Temporary output files

The following temporary output files are created, largely for running HYPHY. If keeptempfiles is True, then these files are kept in the directory. If keeptempfiles is False, then these files are deleted at the conclusion of the script if it terminates normally (if it ends in error, any created files are retained for debugging purposes).
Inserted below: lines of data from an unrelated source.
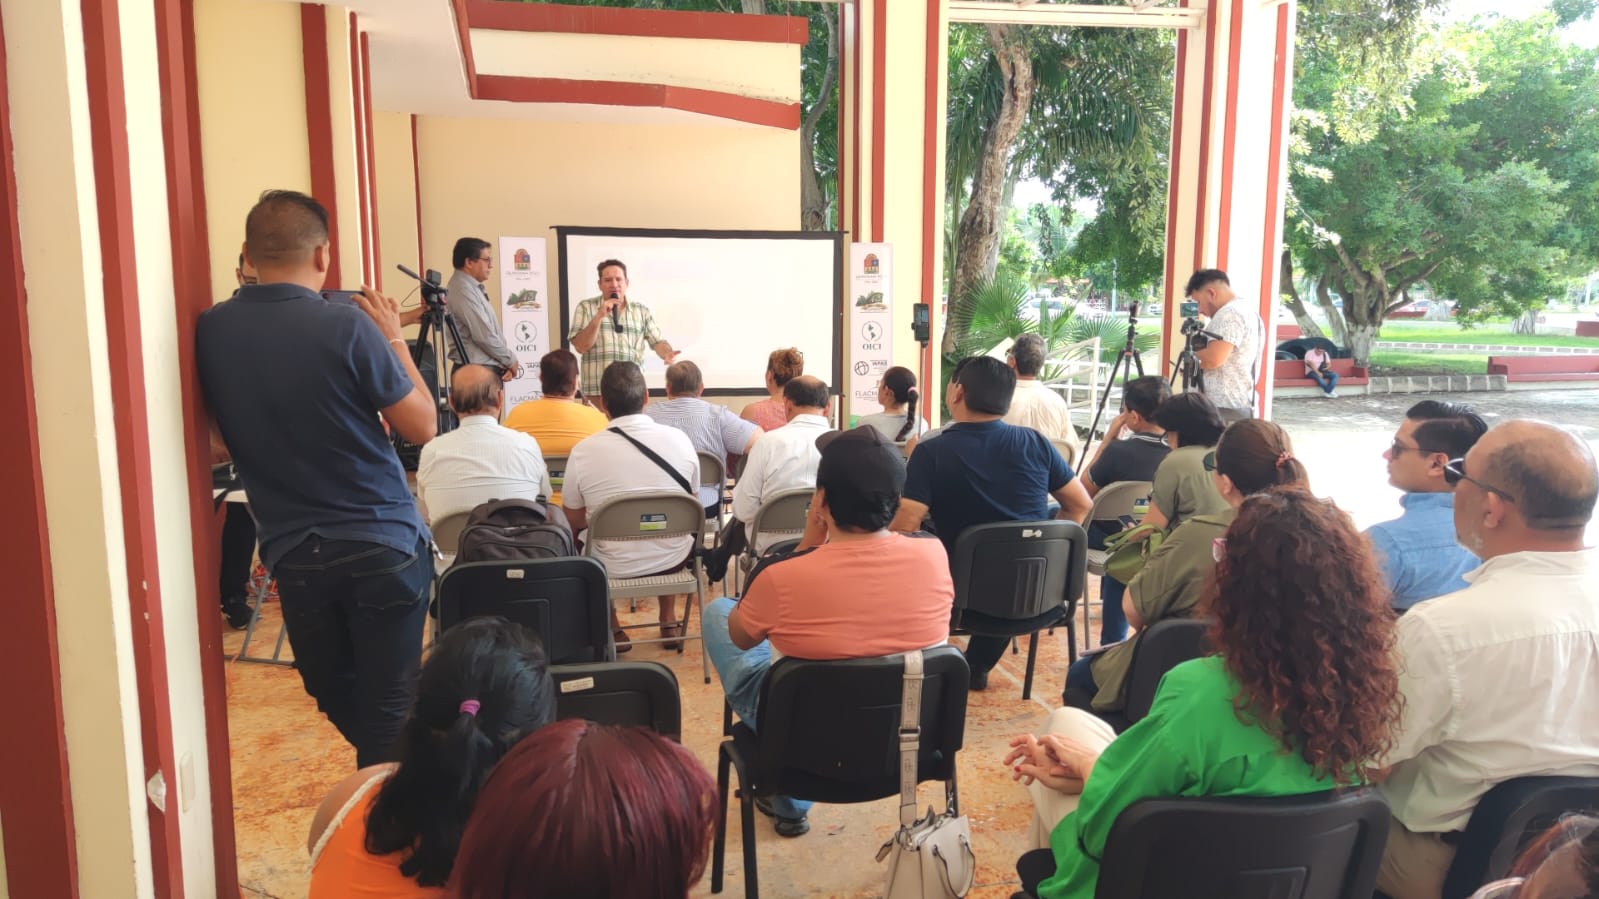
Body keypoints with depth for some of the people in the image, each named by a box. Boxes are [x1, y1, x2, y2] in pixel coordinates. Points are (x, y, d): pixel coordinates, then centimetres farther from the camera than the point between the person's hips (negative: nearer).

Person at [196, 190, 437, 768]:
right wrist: (393, 338, 3)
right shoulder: (346, 325, -16)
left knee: (336, 700, 24)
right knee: (389, 707, 8)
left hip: (292, 553, 5)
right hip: (382, 545, -4)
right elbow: (423, 427, -7)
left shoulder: (211, 331, -1)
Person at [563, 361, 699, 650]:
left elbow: (574, 523, -1)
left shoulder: (582, 452, -15)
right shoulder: (679, 439, -10)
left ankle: (611, 629, 32)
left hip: (613, 568, -2)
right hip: (673, 561, 2)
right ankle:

The temporary files are:

  • Prxy.ibf is a HYPHY include batch file that specifies the substitution model in Equation (1).
  • coded_fastafile.fasta is a version of the sequence aligment in fastafile where the sequence headers have been changed to unique names that conform to HYPHY naming requirements.
  • coded_treefile.newick is a version of the tree in treefile where the sequence names have been changed to match the renamed headers in coded_fastafile.fasta, so that they conform to HYPHY naming requirements.
  • hyphy_optimizetree_cmds.bf is a HYPHY batch file that performs the operations to optimize the tree branch lengths and any global parameters (such as the mutation rates \(Q_{xy}\)) over all sites.
  • hyphy_optimizetree_output.txt is a file that contains the results of running HYPHY on hyphy_optimizetree_cmds.bf.
  • coded_optimizedtree.newick is a version of the tree with HYPHY optimized branch lengths with the names still matching those that have been changed to HYPHY naming as in coded_fastafile.fasta and coded_treefile.newick. Except for the names being coded, this matches the primary output file with suffix optimizedtree.newick.
  • If persitelikelihoods is True, then for each site files of the name hyphy_site1_cmds.bf and hyphy_site1_output.txt are created for each site number (the example names above are for site 1).